To use Podman as the container runtime, simply add the --podman flag.

git clone https://github.com/nexodus-io/nexodus.git
cd nexodus/hack/e2e-scripts
/qa-kind-container-scale.sh --podman --nexd-user kitteh1 --nexd-password "floofykittens" --nexd-count 3 --api-server-ip x.x.x.x

The difference is this script adds the self-signed cert from the kind deployment, that is created with the make ca-cert in the KIND configuration. The cert has to be in the same directory as the script in a file named rootCA.pem in order to be copied to each container for import.

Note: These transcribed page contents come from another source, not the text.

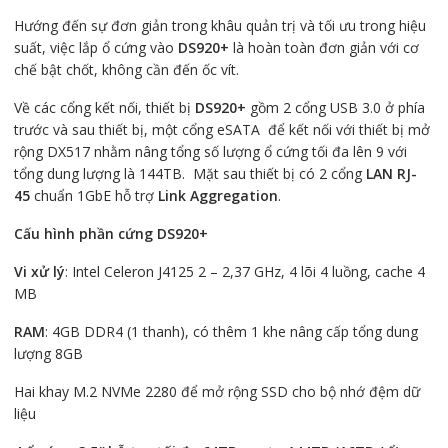
Hướng đến sự đơn giản trong khâu quản trị và tối ưu trong hiệu
suất, việc lắp ổ cứng vào
DS920+
là hoàn toàn đơn giản với cơ
chế bật chốt, không cần đến ốc vít.
Về các cổng kết nối, thiết bị
DS920+
gồm 2 cổng USB 3.0 ở phía
trước và sau thiết bị, một cổng eSATA để kết nối với thiết bị mở
rộng DX517 nhằm nâng tổng số lượng ổ cứng tối đa lên 9 với
tổng dung lượng là 144TB. Mặt sau thiết bị có 2 cổng
LAN RJ-
45
chuẩn 1GbE hỗ trợ
Link Aggregation
.
Cấu hình phần cứng DS920+
Vi xử lý
: Intel Celeron J4125 2 – 2,37 GHz, 4 lõi 4 luồng, cache 4
MB
RAM
: 4GB DDR4 (1 thanh), có thêm 1 khe nâng cấp tổng dung
lượng 8GB
Hai khay M.2 NVMe 2280 để mở rộng SSD cho bộ nhớ đệm dữ
liệu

Nexodus Control Plane Scale Testing Results (as of Oct, 2023)

High level scale results

Nexodus Control Plane can scale to 10000 devices with 200 organization with 50 devices per organization.
Nexodus Control Plane can scale to 1000 devices per organization.

Scale testing setup

Nexodus control plane stack was replicated into a playground namespace in the same cluster.
Using the qa-container-scale.sh script, multiple devices running the nexd agent were created and connected to the Nexodus control plane.
Used AWS EC2 x2large instance to spawn these nexd devices. Each EC2 instance was able to accommodate 1000 containers. A New EC2 VM was added as we need to scale more.
Helpful scripts to run scale tests are available in nexodus/hack/e2e-scripts/scale directory.

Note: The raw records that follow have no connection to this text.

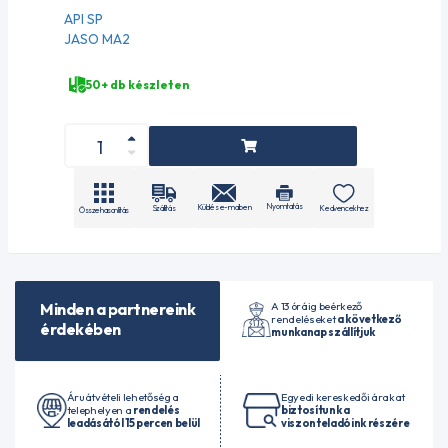
API SP
JASO MA2
50+ db készleten
Nyomtatás
Küldés e-mailben
Szállítás
Kedvencekhez
Összehasonlítás
A 13 óráig beérkező
Minden a partnereink
rendeléseket
a következő
érdekében
munkanap szállítjuk
Áruátvételi lehetőség a
Egyedi kereskedői árakat
telephelyen a
rendelés
biztosítunk a
leadásától 15 percen belül
viszonteladóink részére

Major challenges for scale

High CPU of some key components - ApiServer and ApiProxy. A major contributor to the high CPU were the slow DB queries (such as fetching devices, security groups). Because of the slow DB queries, ApiServer was not able to process the requests fast enough and new device onboarding started failing.
Implementing watchers for the slow queries and optimizing the queries help reduce the overall request processing time and the CPU usage.
ApiProxy to ApiServer connection scale issues. As the number of devices increased, the number of connections & requests per connection to ApiProxy (Envoy proxy) to ApiServer increased. This caused the ApiProxy to get overloaded and that triggered envoy proxy's circuit breakers. Due to the open circuit breaker, nexd agent started seeing request failures and stopped getting updates from the control plane.
Configuring the envoy proxy's connection pool and circuit breaker to handle the 10K scale, resolved the connection scale issues.
ApiServer to DB connection scale issues. Once the ApiProxy to ApiServer connection/request rate limit was fixed, it allowed a higher number of connections/requests from ApiServer to DB as the number of devices increased. This caused the DB to get overloaded and DB start running out of connections.
Introduced PGBouncer between the ApiServer and DB to manage connection pooling configuration and DB connection configuration (shared buffer, max connections, max client connections)which resolved the connection issues.
Once the above mentioned issues were resolved, the ApiProxy, ApiServer and DB pods start encountering high CPU, but this time it was simply because they needed more compute to process more requests. At this point, scale was proportioned to the available compute to these components.
Horizontally scaling the replicas and allocating more compute resources to these replicas handled 10K devices with 60% overall resources usage. Refer to this deployment yaml for more details about the replicas and compute resources allocated to each component.